→ **Document excerpt**
Patients with autoimmune or inflammatory rheumatic diseases (AIRDs) may be at increased risk for breakthrough SARS-CoV-2 infection following vaccination, suggests research from two separate cohorts.
The first, presented as a late-breaking abstract at the ACR Convergence 2021 virtual meeting by Jasvinder Singh (the University of Alabama at Birmingham, USA), is based on data for 577,335 individuals from The National COVID Cohort Collaborative who had received at least one dose of vaccine against COVID-19 between December 2020 and September 2021.
The majority of patients were fully vaccinated (91%) and most received the Pfizer–BioNTech (BNT162b2) or Moderna (mRNA-1273) vaccines, at rates of 71% and 24%, respectively.
The crude prevalence of breakthrough infections occurring 14 days or more after receipt of these vaccines ranged from 35.65 to 41.46 per 1000 people among the 59,652 individuals with AIRD conditions, compared with a corresponding prevalence of 26.52 to 31.16 per 1000 people for the 490,035 individuals without rheumatic conditions.
Singh reported that the odds of breakthrough infection in the 524,624 fully vaccinated individuals were significantly increased for those with polymyositis/dermatomyositis rheumatoid arthritis (RA), vasculitis, multiple rheumatic diseases, or gout compared with non-immunosuppressed or compromised individuals, at respective odds ratios of 1.97, 1.33, 1.19, 1.17, and 1.14. This was after taking into account age, sex, race/ethnicity, study sites, number of non-rheumatic comorbid conditions, and census region.

[Extracted data entries]
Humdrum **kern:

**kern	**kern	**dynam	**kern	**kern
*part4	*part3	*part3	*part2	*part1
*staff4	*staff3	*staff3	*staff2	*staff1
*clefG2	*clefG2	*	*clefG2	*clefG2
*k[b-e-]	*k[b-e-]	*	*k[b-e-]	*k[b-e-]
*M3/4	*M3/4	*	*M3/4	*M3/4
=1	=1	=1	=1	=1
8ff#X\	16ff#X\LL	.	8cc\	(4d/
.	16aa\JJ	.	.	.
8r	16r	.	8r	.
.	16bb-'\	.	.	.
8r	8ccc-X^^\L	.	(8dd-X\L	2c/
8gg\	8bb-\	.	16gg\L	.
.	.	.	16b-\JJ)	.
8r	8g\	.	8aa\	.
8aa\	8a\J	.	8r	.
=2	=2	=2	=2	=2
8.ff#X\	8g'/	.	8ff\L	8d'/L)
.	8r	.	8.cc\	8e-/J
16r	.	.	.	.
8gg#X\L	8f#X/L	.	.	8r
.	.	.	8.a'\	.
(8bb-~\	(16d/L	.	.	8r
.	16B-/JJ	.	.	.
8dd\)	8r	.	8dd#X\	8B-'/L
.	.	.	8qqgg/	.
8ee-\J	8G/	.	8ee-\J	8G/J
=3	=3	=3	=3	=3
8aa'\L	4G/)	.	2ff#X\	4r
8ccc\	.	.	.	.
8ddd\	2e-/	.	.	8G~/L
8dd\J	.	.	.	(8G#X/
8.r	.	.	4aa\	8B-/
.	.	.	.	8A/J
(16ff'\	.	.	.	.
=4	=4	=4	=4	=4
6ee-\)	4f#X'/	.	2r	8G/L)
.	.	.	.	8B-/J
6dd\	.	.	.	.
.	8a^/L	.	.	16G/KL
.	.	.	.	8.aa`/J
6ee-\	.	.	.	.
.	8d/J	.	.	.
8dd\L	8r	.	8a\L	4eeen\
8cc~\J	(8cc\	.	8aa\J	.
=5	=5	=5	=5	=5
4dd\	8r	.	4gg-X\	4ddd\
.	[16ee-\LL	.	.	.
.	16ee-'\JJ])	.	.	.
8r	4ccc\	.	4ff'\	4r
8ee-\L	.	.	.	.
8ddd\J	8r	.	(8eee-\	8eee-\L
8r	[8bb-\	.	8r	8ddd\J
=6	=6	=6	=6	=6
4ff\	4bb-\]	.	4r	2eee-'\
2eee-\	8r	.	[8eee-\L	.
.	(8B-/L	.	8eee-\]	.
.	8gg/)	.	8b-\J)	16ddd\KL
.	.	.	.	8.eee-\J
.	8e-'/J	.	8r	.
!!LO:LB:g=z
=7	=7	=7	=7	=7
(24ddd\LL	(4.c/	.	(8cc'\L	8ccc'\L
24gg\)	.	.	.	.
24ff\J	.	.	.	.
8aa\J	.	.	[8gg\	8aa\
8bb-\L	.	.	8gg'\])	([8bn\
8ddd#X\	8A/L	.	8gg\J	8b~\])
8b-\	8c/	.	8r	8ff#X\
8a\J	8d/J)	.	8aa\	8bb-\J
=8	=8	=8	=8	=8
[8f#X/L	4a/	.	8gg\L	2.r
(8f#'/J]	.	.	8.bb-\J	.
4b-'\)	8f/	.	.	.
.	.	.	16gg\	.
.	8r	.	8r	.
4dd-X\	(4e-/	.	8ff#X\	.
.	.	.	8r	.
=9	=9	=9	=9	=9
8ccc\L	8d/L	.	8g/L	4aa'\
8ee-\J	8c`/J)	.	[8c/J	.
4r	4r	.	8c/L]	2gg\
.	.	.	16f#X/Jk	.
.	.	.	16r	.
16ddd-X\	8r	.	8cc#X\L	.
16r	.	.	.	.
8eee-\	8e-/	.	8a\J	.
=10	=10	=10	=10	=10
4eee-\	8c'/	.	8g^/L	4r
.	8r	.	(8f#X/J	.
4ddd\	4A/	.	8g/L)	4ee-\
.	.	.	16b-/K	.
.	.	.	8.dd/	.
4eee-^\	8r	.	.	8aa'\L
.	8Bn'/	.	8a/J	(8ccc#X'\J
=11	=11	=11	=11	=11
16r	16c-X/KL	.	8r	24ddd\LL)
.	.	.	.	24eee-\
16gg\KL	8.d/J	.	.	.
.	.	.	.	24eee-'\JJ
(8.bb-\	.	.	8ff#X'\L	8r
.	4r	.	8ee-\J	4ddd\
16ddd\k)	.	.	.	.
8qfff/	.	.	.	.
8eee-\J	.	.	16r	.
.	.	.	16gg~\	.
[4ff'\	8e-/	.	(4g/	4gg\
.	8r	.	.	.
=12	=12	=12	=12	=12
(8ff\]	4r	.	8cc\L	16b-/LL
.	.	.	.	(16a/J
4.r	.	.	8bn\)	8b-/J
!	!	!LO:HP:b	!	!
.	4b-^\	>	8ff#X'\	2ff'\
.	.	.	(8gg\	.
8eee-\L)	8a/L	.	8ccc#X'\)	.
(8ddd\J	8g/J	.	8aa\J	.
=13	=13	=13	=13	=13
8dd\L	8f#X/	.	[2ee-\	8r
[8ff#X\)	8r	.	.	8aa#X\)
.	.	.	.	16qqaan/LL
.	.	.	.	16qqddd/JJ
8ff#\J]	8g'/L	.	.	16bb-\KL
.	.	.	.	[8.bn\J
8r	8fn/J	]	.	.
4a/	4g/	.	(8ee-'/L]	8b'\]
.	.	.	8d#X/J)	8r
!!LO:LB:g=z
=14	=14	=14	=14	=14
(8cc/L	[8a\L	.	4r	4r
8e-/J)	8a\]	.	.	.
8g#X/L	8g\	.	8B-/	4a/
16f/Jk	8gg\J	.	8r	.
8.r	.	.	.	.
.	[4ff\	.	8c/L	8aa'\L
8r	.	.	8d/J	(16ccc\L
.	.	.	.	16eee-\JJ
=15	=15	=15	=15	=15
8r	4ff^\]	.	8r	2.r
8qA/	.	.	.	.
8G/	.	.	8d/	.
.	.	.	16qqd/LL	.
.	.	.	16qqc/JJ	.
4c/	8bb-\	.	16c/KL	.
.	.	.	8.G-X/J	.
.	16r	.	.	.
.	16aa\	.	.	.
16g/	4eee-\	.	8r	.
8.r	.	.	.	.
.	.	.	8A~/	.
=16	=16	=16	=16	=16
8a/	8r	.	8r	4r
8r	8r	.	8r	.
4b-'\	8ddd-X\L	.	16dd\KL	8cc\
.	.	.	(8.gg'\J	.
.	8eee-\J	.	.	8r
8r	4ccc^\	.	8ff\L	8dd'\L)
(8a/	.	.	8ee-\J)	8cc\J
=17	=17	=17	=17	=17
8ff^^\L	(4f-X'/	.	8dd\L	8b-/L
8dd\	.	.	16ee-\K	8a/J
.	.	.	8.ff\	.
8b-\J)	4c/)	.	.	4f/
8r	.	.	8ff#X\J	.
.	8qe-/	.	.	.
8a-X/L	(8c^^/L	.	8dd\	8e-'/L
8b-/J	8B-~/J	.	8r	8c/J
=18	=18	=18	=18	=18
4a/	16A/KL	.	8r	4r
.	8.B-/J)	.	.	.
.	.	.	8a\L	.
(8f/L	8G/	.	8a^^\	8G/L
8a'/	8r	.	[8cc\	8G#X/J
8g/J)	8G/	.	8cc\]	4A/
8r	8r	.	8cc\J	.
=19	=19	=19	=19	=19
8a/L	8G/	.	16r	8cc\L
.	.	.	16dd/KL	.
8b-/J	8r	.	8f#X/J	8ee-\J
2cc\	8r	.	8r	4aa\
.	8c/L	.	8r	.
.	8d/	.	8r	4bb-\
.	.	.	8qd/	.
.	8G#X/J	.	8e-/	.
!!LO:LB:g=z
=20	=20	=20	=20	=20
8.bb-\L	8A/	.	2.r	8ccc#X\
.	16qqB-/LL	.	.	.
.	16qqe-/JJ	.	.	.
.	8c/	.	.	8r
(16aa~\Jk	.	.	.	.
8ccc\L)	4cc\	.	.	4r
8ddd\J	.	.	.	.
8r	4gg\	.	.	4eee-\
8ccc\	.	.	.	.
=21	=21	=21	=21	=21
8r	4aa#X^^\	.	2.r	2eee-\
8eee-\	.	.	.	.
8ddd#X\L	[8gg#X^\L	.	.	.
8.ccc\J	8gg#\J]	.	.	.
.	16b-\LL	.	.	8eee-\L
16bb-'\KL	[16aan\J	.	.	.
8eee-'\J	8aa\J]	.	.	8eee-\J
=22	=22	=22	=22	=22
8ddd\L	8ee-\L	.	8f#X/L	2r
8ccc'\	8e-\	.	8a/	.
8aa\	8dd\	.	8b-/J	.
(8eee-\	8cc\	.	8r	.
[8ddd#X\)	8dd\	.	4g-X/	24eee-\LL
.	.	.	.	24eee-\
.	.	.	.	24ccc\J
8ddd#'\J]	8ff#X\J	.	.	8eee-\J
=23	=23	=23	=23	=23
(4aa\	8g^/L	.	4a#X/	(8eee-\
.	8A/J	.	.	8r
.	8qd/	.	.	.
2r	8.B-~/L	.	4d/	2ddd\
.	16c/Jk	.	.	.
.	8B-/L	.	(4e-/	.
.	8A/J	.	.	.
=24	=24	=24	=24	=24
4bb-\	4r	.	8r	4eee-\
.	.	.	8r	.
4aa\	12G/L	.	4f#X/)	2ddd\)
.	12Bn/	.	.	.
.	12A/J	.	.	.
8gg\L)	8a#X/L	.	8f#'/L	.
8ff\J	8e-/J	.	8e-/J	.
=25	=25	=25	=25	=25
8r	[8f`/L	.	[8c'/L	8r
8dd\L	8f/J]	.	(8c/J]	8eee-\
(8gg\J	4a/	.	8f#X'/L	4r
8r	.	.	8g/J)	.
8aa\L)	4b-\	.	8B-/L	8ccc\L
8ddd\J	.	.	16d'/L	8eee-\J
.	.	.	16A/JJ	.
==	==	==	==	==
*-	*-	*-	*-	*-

→ **Task requirements**
Rewrite the passage on breakthrough infections in rheumatic disease, beginning at "Patients with autoimmune" and stopping after "and September 2021.", updating "SARS-CoV-2" to "coronavirus".

→ **Answer to the exercise**
Patients with autoimmune or inflammatory rheumatic diseases (AIRDs) may be at increased risk for breakthrough coronavirus infection following vaccination, suggests research from two separate cohorts.
The first, presented as a late-breaking abstract at the ACR Convergence 2021 virtual meeting by Jasvinder Singh (the University of Alabama at Birmingham, USA), is based on data for 577,335 individuals from The National COVID Cohort Collaborative who had received at least one dose of vaccine against COVID-19 between December 2020 and September 2021.